Un reçu est un humble bout de papier, le genre de document que l’on demande après avoir acheté de la farine ou réglé une note d’hôtel. Au Castillo de San Marcos, à St. Augustine, en Floride, il devint le prix à payer pour remettre une forteresse.

Lorsque les forces confédérées vinrent prendre le Castillo de San Marcos en 1861, l’Union n’avait laissé sur place qu’un seul soldat comme gardien. Celui-ci refusa de livrer le fort tant que les Confédérés ne lui auraient pas remis un reçu. Ils s’exécutèrent, et le transfert eut lieu sans qu’un seul coup de feu soit tiré.[1]

Les murs qui entouraient cet échange n’avaient pourtant rien de fragile. Construit par les Espagnols entre 1672 et 1695 au bord de la baie de Matanzas, le Castillo de San Marcos est le plus ancien fort en maçonnerie des États-Unis continentaux.[1] Sa pierre de coquina, faite de coquillages compressés, l’aida à résister aux tirs de canon, aux sièges, aux occupations et à la longue habitude qu’avaient les drapeaux de changer au-dessus de St. Augustine.[1]
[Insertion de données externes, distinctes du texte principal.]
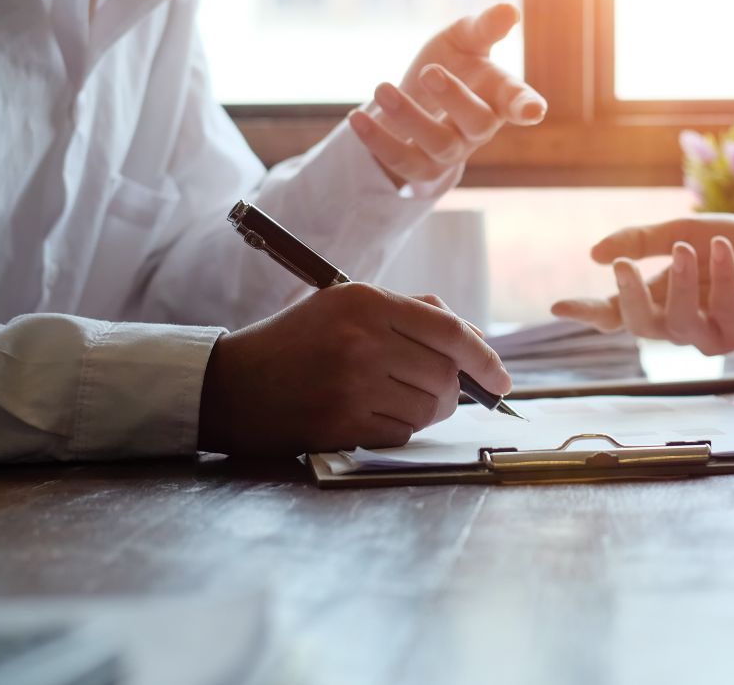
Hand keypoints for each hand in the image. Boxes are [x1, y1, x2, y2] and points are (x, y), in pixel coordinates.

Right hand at [197, 283, 510, 455]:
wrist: (231, 385)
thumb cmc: (298, 342)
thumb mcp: (346, 306)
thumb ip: (411, 312)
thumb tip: (475, 339)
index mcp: (365, 301)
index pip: (449, 330)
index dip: (485, 357)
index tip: (503, 379)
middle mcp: (360, 339)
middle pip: (445, 374)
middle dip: (455, 389)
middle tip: (442, 392)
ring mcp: (350, 384)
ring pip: (429, 408)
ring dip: (428, 410)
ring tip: (400, 400)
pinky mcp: (340, 423)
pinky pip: (402, 432)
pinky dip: (400, 428)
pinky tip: (373, 414)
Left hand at [348, 3, 547, 186]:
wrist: (414, 97)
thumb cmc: (450, 62)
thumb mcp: (463, 39)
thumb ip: (484, 27)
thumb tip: (509, 10)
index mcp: (497, 95)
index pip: (518, 102)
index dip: (526, 107)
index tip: (532, 112)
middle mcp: (479, 128)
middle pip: (478, 123)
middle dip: (455, 99)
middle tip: (429, 71)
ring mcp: (452, 151)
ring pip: (439, 143)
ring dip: (410, 117)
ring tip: (381, 88)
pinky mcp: (420, 167)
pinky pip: (402, 162)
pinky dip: (378, 141)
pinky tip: (356, 117)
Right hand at [550, 214, 733, 354]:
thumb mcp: (688, 230)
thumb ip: (644, 239)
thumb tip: (595, 253)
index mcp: (662, 298)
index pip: (617, 313)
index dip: (588, 313)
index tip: (558, 307)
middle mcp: (682, 321)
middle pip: (640, 326)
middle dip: (628, 297)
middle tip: (622, 264)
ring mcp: (713, 332)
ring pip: (679, 325)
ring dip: (679, 285)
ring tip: (686, 248)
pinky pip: (727, 312)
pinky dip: (722, 277)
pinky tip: (719, 248)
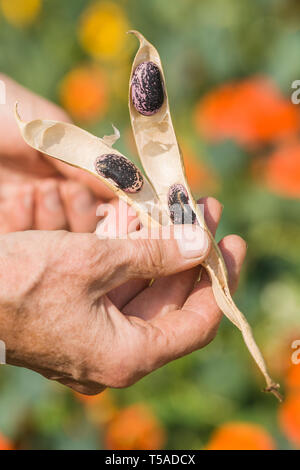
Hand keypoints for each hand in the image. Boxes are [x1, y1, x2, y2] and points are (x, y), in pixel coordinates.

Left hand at [0, 73, 113, 232]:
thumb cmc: (5, 113)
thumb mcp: (54, 133)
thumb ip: (90, 162)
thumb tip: (133, 185)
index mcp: (70, 170)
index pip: (104, 201)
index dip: (115, 211)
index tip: (121, 215)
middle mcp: (53, 193)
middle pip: (83, 227)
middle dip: (81, 214)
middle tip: (68, 191)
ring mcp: (28, 209)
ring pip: (56, 237)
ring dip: (50, 216)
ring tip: (38, 189)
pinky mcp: (5, 222)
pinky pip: (22, 238)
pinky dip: (23, 221)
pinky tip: (15, 198)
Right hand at [0, 197, 245, 394]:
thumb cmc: (22, 281)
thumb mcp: (94, 261)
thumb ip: (154, 255)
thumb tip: (202, 245)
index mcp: (127, 355)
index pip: (197, 322)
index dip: (220, 281)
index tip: (232, 243)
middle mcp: (117, 353)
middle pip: (173, 303)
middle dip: (190, 254)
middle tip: (202, 213)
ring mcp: (100, 336)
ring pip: (147, 292)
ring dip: (163, 251)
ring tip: (178, 210)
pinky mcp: (84, 318)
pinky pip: (122, 289)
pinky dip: (135, 258)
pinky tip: (145, 226)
Au milieu du XIXe siècle, l’ancienne place forte espagnole avait déjà connu plusieurs vies politiques. Elle avait été espagnole, britannique, de nouveau espagnole, puis américaine. Sous contrôle des États-Unis, elle était connue sous le nom de Fort Marion, même si la structure derrière ce nom restait la même lourde forteresse côtière, étendue sur plus de 20 acres à St. Augustine.[1]

Puis la Floride s’engagea sur la voie de la sécession. Les troupes fédérales se retirèrent du poste, et un seul soldat fut laissé sur place pour veiller sur lui.[1] C’est l’échelle de cet arrangement qui rend l’histoire si mémorable : un fort portuaire bâti pour l’empire et l’artillerie, réduit l’espace d’un instant à un gardien solitaire et aux règles qu’il estimait devoir encore respecter.

Lorsque les troupes confédérées arrivèrent, elles n’eurent pas à marteler les murs. Il n’y eut pas de canonnade à travers la baie, pas de dernier carré dans les casemates, pas de fumée au-dessus du fossé. Le gardien était disposé à remettre le fort, mais pas à le faire à la légère. Il voulait une preuve que le bien avait été cédé correctement. Il exigea un reçu.[1]

Les Confédérés lui en donnèrent un.[1]

Ce petit acte administratif suffit. Le Castillo de San Marcos passa aux mains des Confédérés sans qu’un coup de feu soit tiré.[1] Dans une guerre dont on se souvient à travers les champs de bataille, les uniformes déchirés et les listes de victimes, ce transfert survit sur un autre registre : un fort massif, un soldat seul, et l’insistance sur le fait que même une reddition devait être dûment documentée.

La présence confédérée dans le fort fut brève au regard de la longue existence du Castillo. Les forces de l’Union revinrent à St. Augustine en 1862, après l’évacuation de la ville par les troupes confédérées, et le vieux fort repassa sous contrôle des États-Unis.[1] Plus tard, il serait préservé comme lieu historique et reconnu sous le nom de Castillo de San Marcos National Monument.[1]

Aujourd’hui, les visiteurs remarquent souvent d’abord la géométrie de la pierre : les bastions, la cour ouverte, la vue vers l’eau. Le fort peut sembler permanent, presque géologique, comme s’il avait toujours appartenu au rivage. Mais pendant un étrange moment de 1861, son transfert dépendit d’un gardien qui voulait s’assurer que, si quelqu’un devait prendre le fort, il allait devoir signer pour cela.